Devise chinoise

L’affaire BNP Paribas et l’Ukraine profitent à la Chine
2014-06-09 Le Figaro

Chine

En raison de la crise ukrainienne, la devise chinoise pourrait supplanter le dollar dans les transactions et les investissements des banques et des grandes entreprises russes. Entre l’affaire BNP Paribas et la crise ukrainienne, les points communs ne sautent pas aux yeux. Pourtant, ces deux événements pourraient concourir à détourner les investisseurs du billet vert au profit du yuan, la devise chinoise.

Derniers signes en date de cette internationalisation du renminbi (la «monnaie du peuple», autre nom du yuan), les banques et les grandes entreprises russes envisagent sérieusement de recourir de plus en plus à la devise chinoise au détriment du dollar, pour leurs transactions et leurs investissements.

Ces dernières semaines, les grands groupes russes ont multiplié les démarches pour ouvrir des comptes dans différents pays d’Asie et utiliser des instruments financiers libellés en yuan, assure le patron de Deutsche Bank en Russie, cité par le Financial Times. Même si sur le front ukrainien, l’heure semble être davantage à la détente depuis la brève rencontre, vendredi en Normandie, entre Vladimir Poutine et son nouvel homologue ukrainien Petro Porochenko, la menace de nouvelles sanctions américaines pousse les milieux d’affaires russes à réduire leur dépendance à l’égard de la devise américaine. Récemment, le patron de la banque publique russe VTB a assuré à Vladimir Poutine que l’emploi de devises autres que le billet vert était l’un de «ses objectifs principaux».

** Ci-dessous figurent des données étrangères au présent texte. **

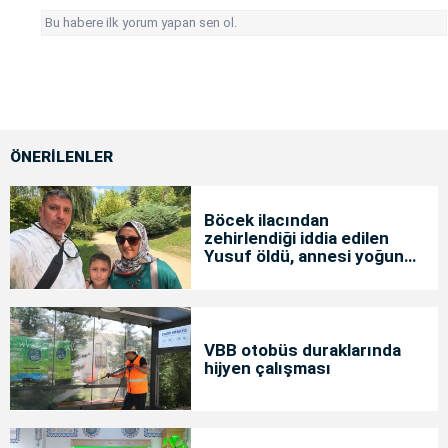
Bu habere ilk yorum yapan sen ol.
ÖNERİLENLER
Böcek ilacından
zehirlendiği iddia edilen
Yusuf öldü, annesi yoğun
bakımda
VBB otobüs duraklarında
hijyen çalışması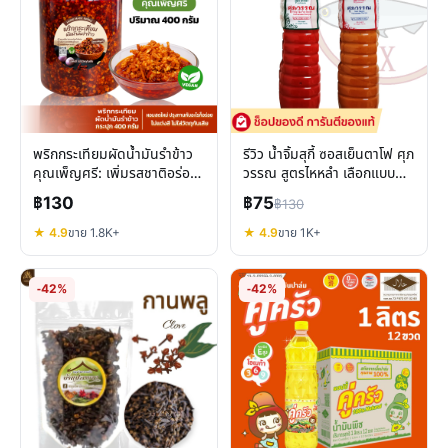
พริกกระเทียมผัดน้ำมันรำข้าว
รีวิว น้ำจิ้มสุกี้ ซอสเย็นตาโฟ ศุภ
คุณเพ็ญศรี: เพิ่มรสชาติอร่อย
วรรณ สูตรไหหลำ เลือกแบบ
สุขภาพดี มังสวิรัติทานได้
ไหนดี
฿130
฿75
฿130
★ 4.9
ขาย 1.8K+
★ 4.9
ขาย 1K+
-42%
-42%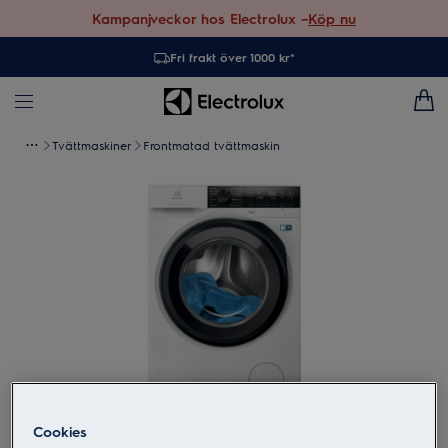
Kampanjveckor hos Electrolux –
Köp nu
Fri frakt över 1000 kr*
Tvättmaskiner
Frontmatad tvättmaskin
Tryck för att zooma
Cookies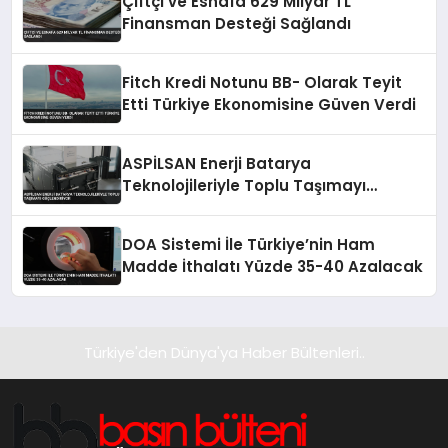
Çiftçi ve Esnafa 629 Milyar TL
Finansman Desteği Sağlandı
Fitch Kredi Notunu BB- Olarak Teyit
Etti Türkiye Ekonomisine Güven Verdi
ASPİLSAN Enerji Batarya
Teknolojileriyle Toplu Taşımayı
Güçlendiriyor
DOA Sistemi İle Türkiye’nin Ham
Madde İthalatı Yüzde 35-40 Azalacak
Türkiye'den Dünya'ya Haber Bültenleri..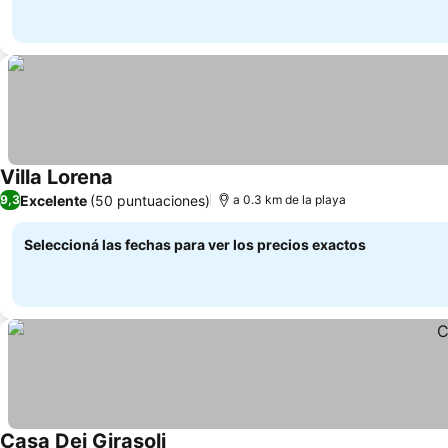
Villa Lorena
Ver precios
Excelente
(50 puntuaciones)
9,3
a 0.3 km de la playa
Seleccioná las fechas para ver los precios exactos
Casa Dei Girasoli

Depuis deux ans, Pékin s’attache à internationaliser sa monnaie en libéralisant son usage pour les entreprises étrangères. L’affaire BNP Paribas, qui vient rappeler que l’emploi du dollar peut placer une entreprise étrangère dans le viseur de la justice américaine, pourrait accélérer ce mouvement de défiance, note un observateur des marchés.